Bu arada hiç kitap okumadım. Bunun bir nedeni zihnimi dinlendirmek iken, diğer nedeni de 2 ay önce Alanya'dayken sipariş etmiş olduğum ama ben gittikten sonra gelen kitapları okumayı çok istemem, ancak bu kitapların annemle olması idi. -Eminim bu detayları herkes çok merak ediyordur.- ((: Neyse dün annem gelince, bugün o kitaplardan birine başladım ve bununla ilgili çok heyecanlıyım. Kitabın adı "Meteliksiz", Derin Kitap'tan. 1 yıl boyunca para kullanmadan yaşayan Mark Boyle'un hikayesi, kendi kaleminden. Henüz çok az okudum ama inanılmaz ilham verici bir kitap olduğu çok belli.

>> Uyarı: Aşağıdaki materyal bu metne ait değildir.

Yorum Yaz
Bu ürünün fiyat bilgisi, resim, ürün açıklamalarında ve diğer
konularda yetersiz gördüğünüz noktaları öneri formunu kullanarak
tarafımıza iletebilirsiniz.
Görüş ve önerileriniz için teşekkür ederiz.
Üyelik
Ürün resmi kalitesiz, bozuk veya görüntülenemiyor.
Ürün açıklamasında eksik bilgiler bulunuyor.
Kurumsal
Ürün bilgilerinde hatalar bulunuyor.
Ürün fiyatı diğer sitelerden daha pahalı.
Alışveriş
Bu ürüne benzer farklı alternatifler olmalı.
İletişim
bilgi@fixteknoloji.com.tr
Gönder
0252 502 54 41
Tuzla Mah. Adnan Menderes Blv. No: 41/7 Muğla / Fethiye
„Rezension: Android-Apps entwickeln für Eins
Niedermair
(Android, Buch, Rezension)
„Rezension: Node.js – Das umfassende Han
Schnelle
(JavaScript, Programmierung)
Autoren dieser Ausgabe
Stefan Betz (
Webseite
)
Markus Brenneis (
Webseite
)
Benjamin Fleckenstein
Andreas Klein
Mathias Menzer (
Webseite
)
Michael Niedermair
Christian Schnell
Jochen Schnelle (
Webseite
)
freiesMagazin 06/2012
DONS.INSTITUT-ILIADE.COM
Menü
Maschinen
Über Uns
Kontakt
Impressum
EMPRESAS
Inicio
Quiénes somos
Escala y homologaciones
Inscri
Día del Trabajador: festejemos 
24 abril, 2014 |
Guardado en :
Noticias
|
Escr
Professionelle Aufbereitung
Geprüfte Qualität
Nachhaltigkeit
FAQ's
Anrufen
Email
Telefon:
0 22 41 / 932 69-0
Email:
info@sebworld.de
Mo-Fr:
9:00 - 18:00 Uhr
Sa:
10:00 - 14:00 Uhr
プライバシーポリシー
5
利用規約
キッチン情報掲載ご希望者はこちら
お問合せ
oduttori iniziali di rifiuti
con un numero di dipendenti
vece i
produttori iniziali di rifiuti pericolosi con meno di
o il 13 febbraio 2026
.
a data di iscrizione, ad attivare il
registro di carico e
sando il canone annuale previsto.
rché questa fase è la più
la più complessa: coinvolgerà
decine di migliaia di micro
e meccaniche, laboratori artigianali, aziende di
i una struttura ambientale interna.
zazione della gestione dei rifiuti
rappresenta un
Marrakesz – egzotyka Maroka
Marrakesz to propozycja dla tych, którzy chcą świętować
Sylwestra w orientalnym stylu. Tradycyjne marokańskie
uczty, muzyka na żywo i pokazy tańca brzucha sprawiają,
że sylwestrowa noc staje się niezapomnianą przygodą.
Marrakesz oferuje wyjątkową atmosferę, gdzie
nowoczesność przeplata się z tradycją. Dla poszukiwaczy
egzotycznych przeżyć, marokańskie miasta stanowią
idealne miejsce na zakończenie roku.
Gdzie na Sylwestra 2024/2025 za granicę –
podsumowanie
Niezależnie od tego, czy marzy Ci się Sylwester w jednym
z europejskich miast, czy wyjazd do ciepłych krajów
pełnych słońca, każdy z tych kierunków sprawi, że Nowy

İlham demişken... Zaman zaman hepimizin karşımıza çıkan ilginç bloglar ve web siteleri var. Ben bunları belli bir yerde toparlamak istedim ve facebook'ta bunun için bir grup kurdum. Bu grubun, bizlere ilham veren, sosyal ve(ya) bireysel gelişimi yansıtan ve teşvik eden sayfalar olmasından bahsettim ve gerek benim, gerekse gruptaki diğer arkadaşların paylaşımları ile büyüyen bir grup olmasını umuyorum. Dünyada ve(ya) Türkiye'de seyahat edenlerin, farklı hayatlar yaşayanların, farklı ekonomik sistemlerin anlatıldığı, farklı bir dünya isteyen ve bu yönde çalışmalar yapan kişilerin oluşturduğu sitelerin tanıtımını yaptığımız bir grup oldu bu; çok da güzel gidiyor şu anda. İsteyen herkes http://www.facebook.com/groups/452935718099030/?fref=ts adresinden bu gruba ulaşabilir. Okuduklarımızı, duyduklarımızı paylaştıkça daha da heyecanlanacak ve başka bir dünyanın mümkün olduğuna daha da inanacağız, diye umuyorum. Belki zamanla bir web sitesine de dönüşebileceğini düşünüyorum. Bakalım...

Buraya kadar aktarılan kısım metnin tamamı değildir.